*** Opening DATA FOR REVIEW ***

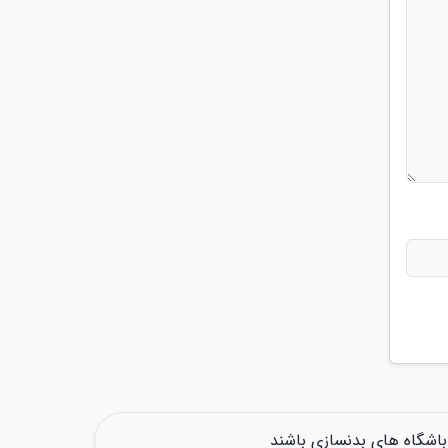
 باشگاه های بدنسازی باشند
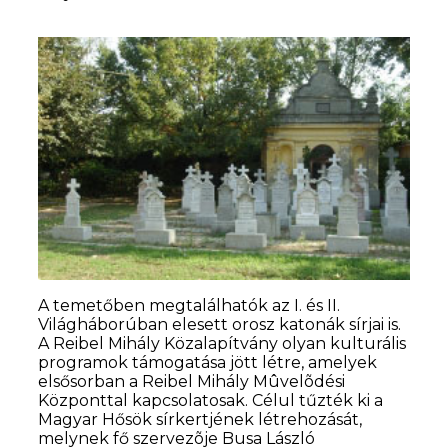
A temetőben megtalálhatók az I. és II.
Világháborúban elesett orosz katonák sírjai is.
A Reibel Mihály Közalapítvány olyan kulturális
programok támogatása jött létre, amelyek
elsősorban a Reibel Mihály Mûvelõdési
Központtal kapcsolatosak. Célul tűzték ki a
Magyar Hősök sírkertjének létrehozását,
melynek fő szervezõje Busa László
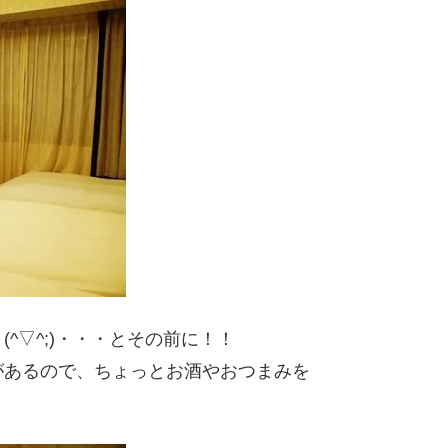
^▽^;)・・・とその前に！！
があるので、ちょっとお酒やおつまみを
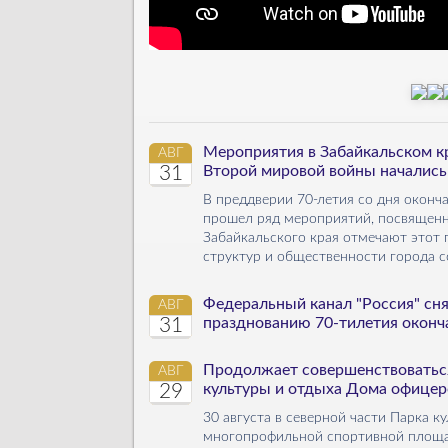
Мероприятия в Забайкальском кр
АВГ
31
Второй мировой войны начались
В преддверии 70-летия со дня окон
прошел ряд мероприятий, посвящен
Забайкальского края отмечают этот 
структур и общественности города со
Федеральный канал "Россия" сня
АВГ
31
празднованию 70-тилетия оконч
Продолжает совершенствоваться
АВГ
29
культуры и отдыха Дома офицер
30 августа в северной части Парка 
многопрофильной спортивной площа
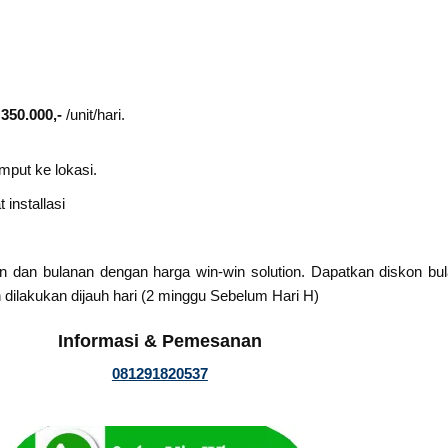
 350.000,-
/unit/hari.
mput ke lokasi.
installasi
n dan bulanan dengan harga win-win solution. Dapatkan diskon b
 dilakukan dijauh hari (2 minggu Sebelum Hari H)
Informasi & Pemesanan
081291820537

*** Closing DATA FOR REVIEW ***
*** Opening DATA FOR REVIEW ***

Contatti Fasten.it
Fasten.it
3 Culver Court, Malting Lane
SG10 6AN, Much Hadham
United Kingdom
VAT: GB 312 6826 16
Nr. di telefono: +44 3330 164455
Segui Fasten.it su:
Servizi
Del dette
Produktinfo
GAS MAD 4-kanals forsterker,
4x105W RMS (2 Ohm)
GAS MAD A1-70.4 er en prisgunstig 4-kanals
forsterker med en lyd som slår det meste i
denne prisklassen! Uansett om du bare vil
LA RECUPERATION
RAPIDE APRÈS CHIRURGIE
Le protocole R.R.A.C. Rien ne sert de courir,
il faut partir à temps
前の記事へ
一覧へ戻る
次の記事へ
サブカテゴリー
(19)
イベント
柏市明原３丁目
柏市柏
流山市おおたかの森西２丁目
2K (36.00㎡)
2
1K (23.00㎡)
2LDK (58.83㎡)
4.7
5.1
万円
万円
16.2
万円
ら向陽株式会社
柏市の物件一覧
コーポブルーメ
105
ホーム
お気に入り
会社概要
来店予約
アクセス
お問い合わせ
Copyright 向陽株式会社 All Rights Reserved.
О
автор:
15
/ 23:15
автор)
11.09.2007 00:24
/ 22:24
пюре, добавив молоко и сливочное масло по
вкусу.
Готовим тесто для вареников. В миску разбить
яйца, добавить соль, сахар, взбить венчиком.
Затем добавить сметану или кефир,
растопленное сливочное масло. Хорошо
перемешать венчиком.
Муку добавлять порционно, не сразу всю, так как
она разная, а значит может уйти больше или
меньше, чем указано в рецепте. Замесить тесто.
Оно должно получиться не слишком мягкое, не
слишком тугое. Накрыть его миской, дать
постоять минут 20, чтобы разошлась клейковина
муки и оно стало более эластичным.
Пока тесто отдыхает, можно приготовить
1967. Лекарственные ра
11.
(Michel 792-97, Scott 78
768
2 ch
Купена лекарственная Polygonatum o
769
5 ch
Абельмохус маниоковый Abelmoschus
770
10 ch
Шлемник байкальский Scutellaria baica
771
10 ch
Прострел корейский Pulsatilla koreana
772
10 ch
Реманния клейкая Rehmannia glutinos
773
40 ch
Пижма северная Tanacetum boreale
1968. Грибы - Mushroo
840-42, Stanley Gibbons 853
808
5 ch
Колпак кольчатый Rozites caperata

*** Closing DATA FOR REVIEW ***

-- WHAT TO WORK ON --
Retype the entries above exactly, but only from the line containing "Le protocole R.R.A.C." through the line containing "она разная, а значит может уйти больше или", both included.

-- EXERCISE SOLUTION --
Le protocole R.R.A.C. Rien ne sert de courir,
il faut partir à temps
前の記事へ
一覧へ戻る
次の記事へ
サブカテゴリー
(19)
イベント
柏市明原３丁目
柏市柏
流山市おおたかの森西２丁目
2K (36.00㎡)
2
1K (23.00㎡)
2LDK (58.83㎡)
4.7
5.1
万円
万円
16.2
万円
ら向陽株式会社
柏市の物件一覧
コーポブルーメ
105
ホーム
お気に入り
会社概要
来店予約
アクセス
お問い合わせ
Copyright 向陽株式会社 All Rights Reserved.
О
автор:
15
/ 23:15
автор)
11.09.2007 00:24
/ 22:24
пюре, добавив молоко и сливочное масло по
вкусу.
Готовим тесто для вареников. В миску разбить
яйца, добавить соль, сахар, взбить венчиком.
Затем добавить сметану или кефир,
растопленное сливочное масло. Хорошо
перемешать венчиком.
Муку добавлять порционно, не сразу всю, так как
она разная, а значит может уйти больше или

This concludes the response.